James reveals that Clair, 37, has no interest in being an internet celebrity, but jokes he is planning to create “Brand Buckley”.
He says: “The most interesting thing about me is my relationship with my wife — how I am enjoying pushing her buttons, winding her up and how she doesn’t suffer fools gladly.
“She enjoys it but she’s not really fussed about doing it.
“She doesn’t want to be famous. Once we had children, all that she wanted was to be the best mum in the world she could be. That’s what drives her.
“She’s not been on stage before. She’s like, ‘Why am I doing this?’ and I’m,
“I am going to make Brand Buckley a big old thing and Clair will have to go along with it.”
In Mother’s Pride, there is a gag about James’s character potentially having attention deficit hyperactivity disorder.
Watching him chatting away enthusiastically during our interview and bouncing with energy on his YouTube show, I’m curious to know if anyone has suggested James himself might have ADHD.

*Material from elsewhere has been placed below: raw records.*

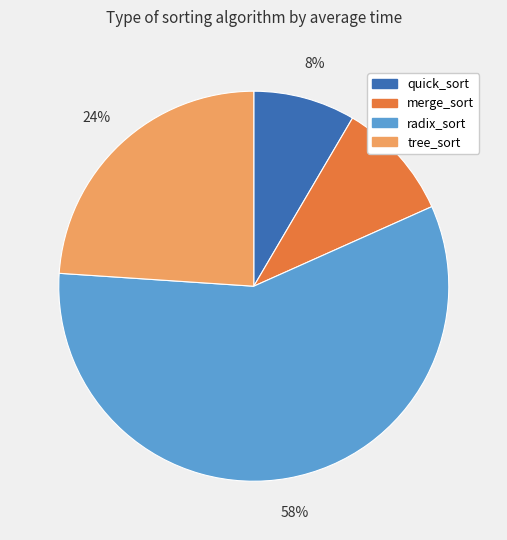

Is quick_sort the majority of the pie?

No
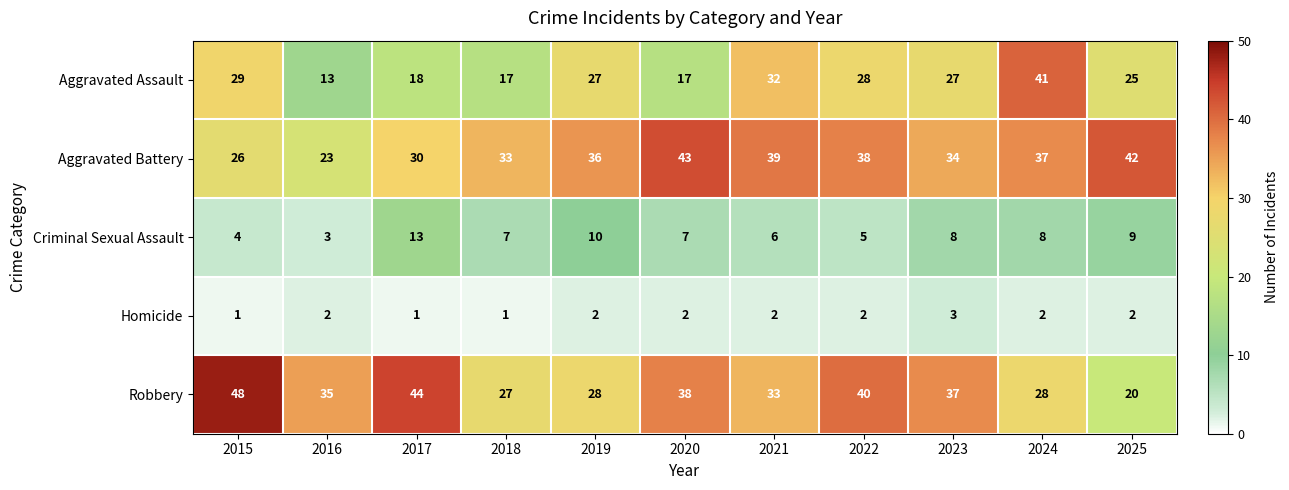

At which category is the sum across all series the highest?

2024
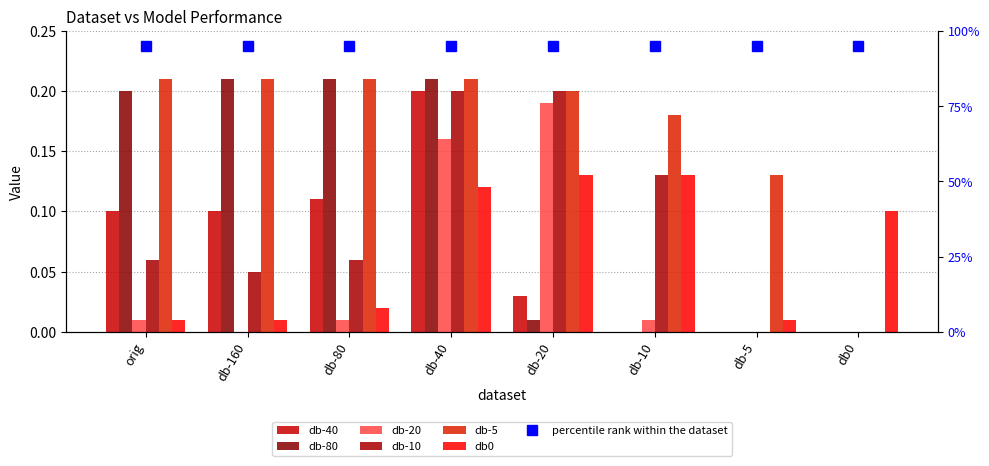

What is the label of the 2nd bar from the left?

db-160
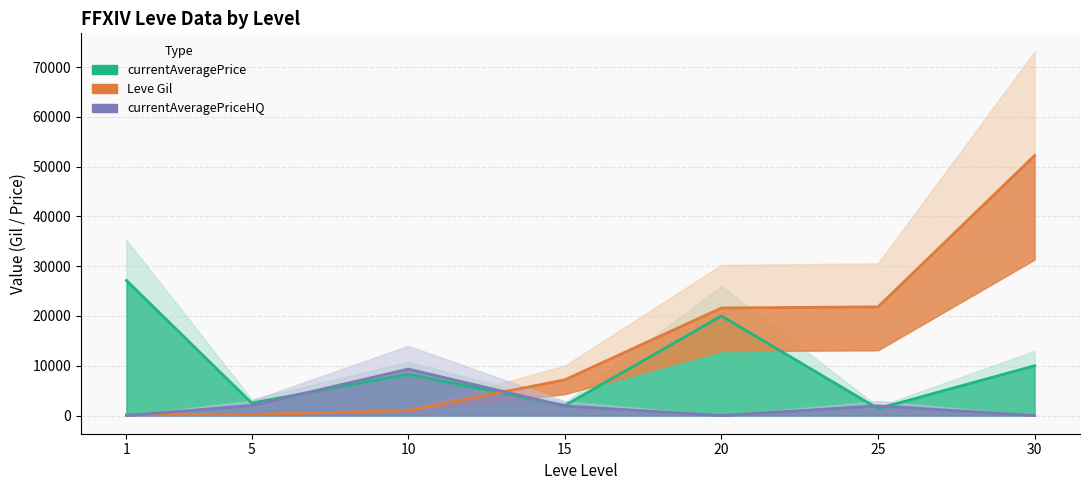

What is the difference between the highest and lowest values at 20?

21600.0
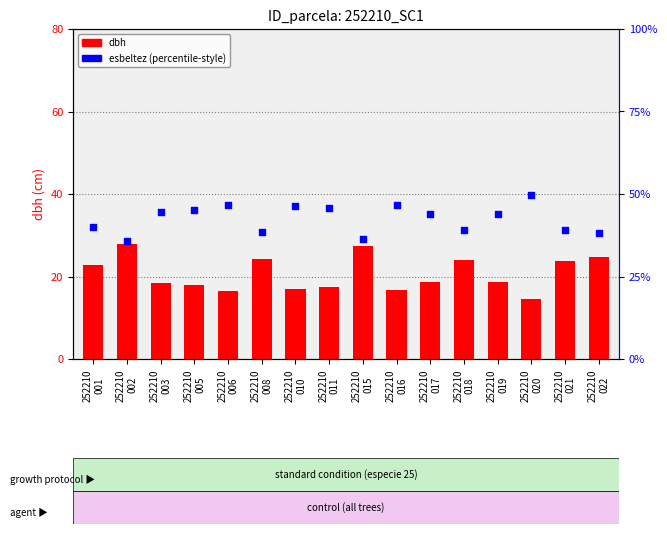

What are all the series names shown in the legend?

dbh, esbeltez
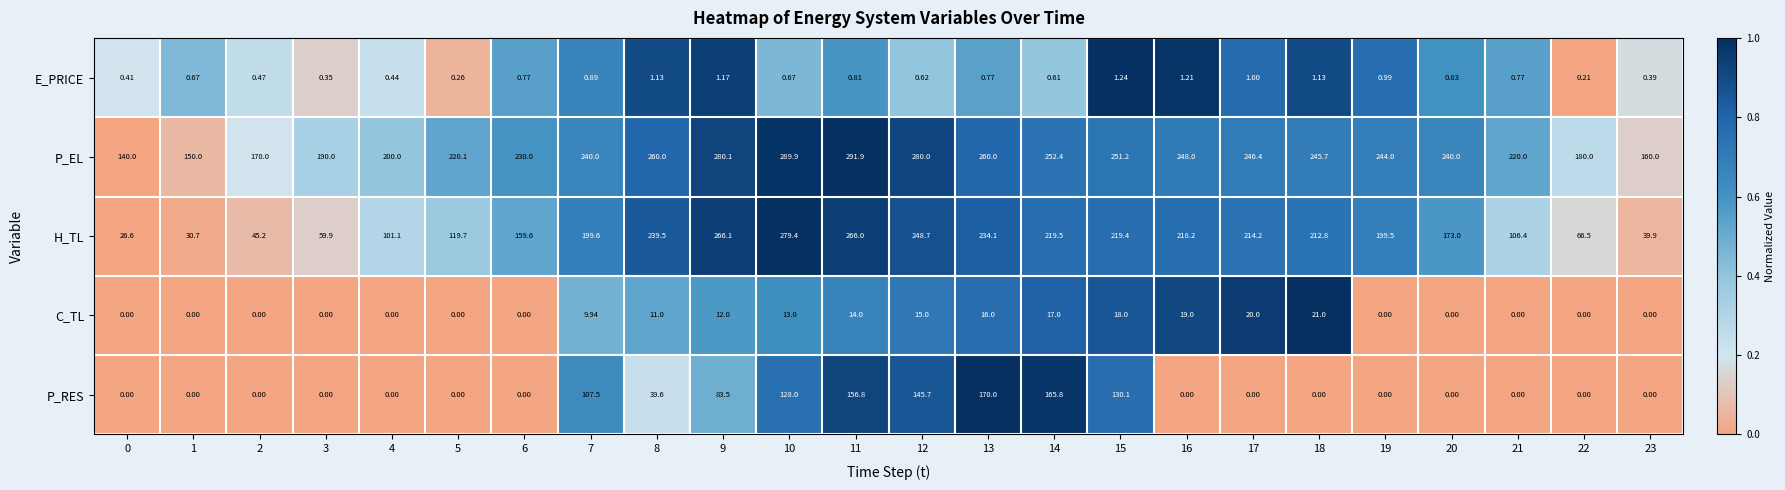

Rank the series by their maximum value, from lowest to highest.

E_PRICE, C_TL, P_RES, H_TL, P_EL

He replies that “they have”, and then reveals: “When I was a kid, I was struggling with writing. I was getting letters mixed up in words.
“My parents and my teacher took me to a clinic to check if I was dyslexic and they did some tests and it was like, ‘He’s not dyslexic, he’s just an idiot’.
“If I was to try to justify the way I am, to have a test for ADHD or something like that, I feel they would just come back and say, ‘He’s just a bit of a pain in the arse’.”
Such self-deprecating humour is rare in showbiz these days, where actors are unlikely to risk even a light joke about such conditions.
But James is the kind of celebrity who refuses to change his personality just because people recognise him on the Tube.
He hopes that films like Mother’s Pride and his tour offer a moment of release from the relentless churn of bad news.
James adds: “I don’t think any of us are having a great time. The last time people felt good was in ’97 when we had just come off the back of Euro 96. A lot of my generation haven’t experienced that.
“I just want to make people laugh and this film is just feelgood fun.”
- Mother’s Pride will be in cinemas on March 6.